Semi-Gradient SARSA Routing with Theoretical Guarantee on Traffic Stability and Weight Convergence
Yidan Wu, Yu Yu, Jianan Zhang, Li Jin
TL;DR
This work tackles dynamic routing over parallel servers with unbounded state spaces by introducing a semi-gradient SARSA algorithm using linear function approximation for Q-value estimation. A Lyapunov-based drift analysis combined with an ODE-based stochastic approximation framework yields a joint convergence guarantee: the traffic state remains stable and the weight vector converges almost surely to the approximate optimum $w^*$, if and only if the system is stabilizable with $\lambda<\sum_n\mu_n$. The approach uses a softmax policy over a linear-approximate $Q$-function $\hat{Q}(x,a;w)$ built from basis functions, enabling interpretable routing decisions and avoiding brittle neural networks.
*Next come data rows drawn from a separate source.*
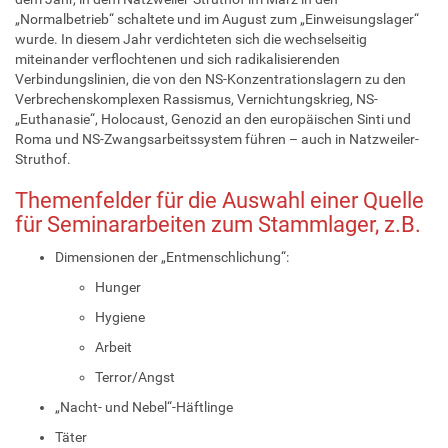
„Normalbetrieb“ schaltete und im August zum „Einweisungslager“
wurde. In diesem Jahr verdichteten sich die wechselseitig
miteinander verflochtenen und sich radikalisierenden
Verbindungslinien, die von den NS-Konzentrationslagern zu den
Verbrechenskomplexen Rassismus, Vernichtungskrieg, NS-
„Euthanasie“, Holocaust, Genozid an den europäischen Sinti und
Roma und NS-Zwangsarbeitssystem führen – auch in Natzweiler-
Struthof.
Themenfelder für die Auswahl einer Quelle
für Seminararbeiten zum Stammlager, z.B.
Dimensionen der „Entmenschlichung“:
Hunger
Hygiene
Arbeit
Terror/Angst
„Nacht- und Nebel“-Häftlinge
Täter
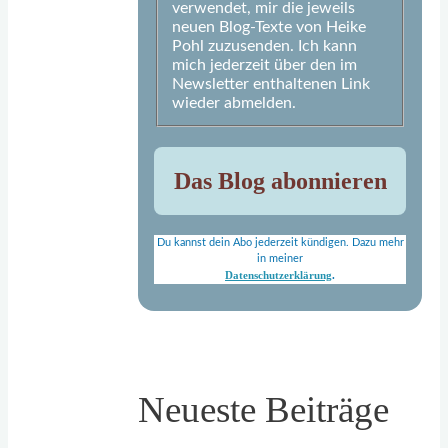
verwendet, mir die jeweils
neuen Blog-Texte von Heike
Pohl zuzusenden. Ich kann
mich jederzeit über den im
Newsletter enthaltenen Link
wieder abmelden.
Du kannst dein Abo jederzeit kündigen. Dazu mehr
in meiner
Datenschutzerklärung
.
Neueste Beiträge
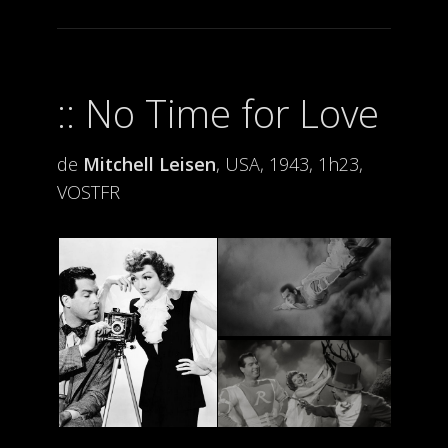
No Time for Love
de
Mitchell Leisen
, USA, 1943, 1h23,
VOSTFR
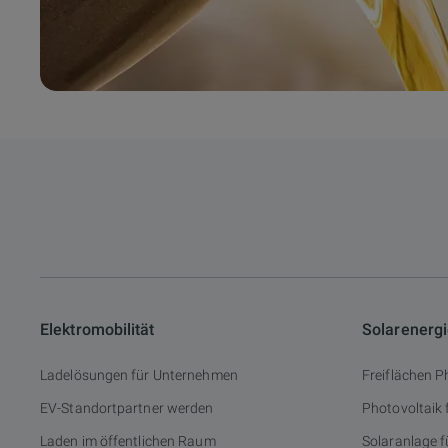
Elektromobilität
Solarenerg
Ladelösungen für Unternehmen
Freiflächen P
EV-Standortpartner werden
Photovoltaik
Laden im öffentlichen Raum
Solaranlage f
Simulation on a TCP-like congestion control problem shows SGS converges much faster than neural-network SARSA and achieves a substantial reduction in the average cost compared with a join-the-shortest-queue baseline, with a small optimality gap. These results provide a provably stable, scalable RL framework for dynamic routing in networks and related parallel-server systems.
Abstract
We consider the traffic control problem of dynamic routing over parallel servers, which arises in a variety of engineering systems such as transportation and data transmission. We propose a semi-gradient, on-policy algorithm that learns an approximate optimal routing policy. The algorithm uses generic basis functions with flexible weights to approximate the value function across the unbounded state space. Consequently, the training process lacks Lipschitz continuity of the gradient, boundedness of the temporal-difference error, and a prior guarantee on ergodicity, which are the standard prerequisites in existing literature on reinforcement learning theory. To address this, we combine a Lyapunov approach and an ordinary differential equation-based method to jointly characterize the behavior of traffic state and approximation weights. Our theoretical analysis proves that the training scheme guarantees traffic state stability and ensures almost surely convergence of the weights to the approximate optimum. We also demonstrate via simulations that our algorithm attains significantly faster convergence than neural network-based methods with an insignificant approximation error.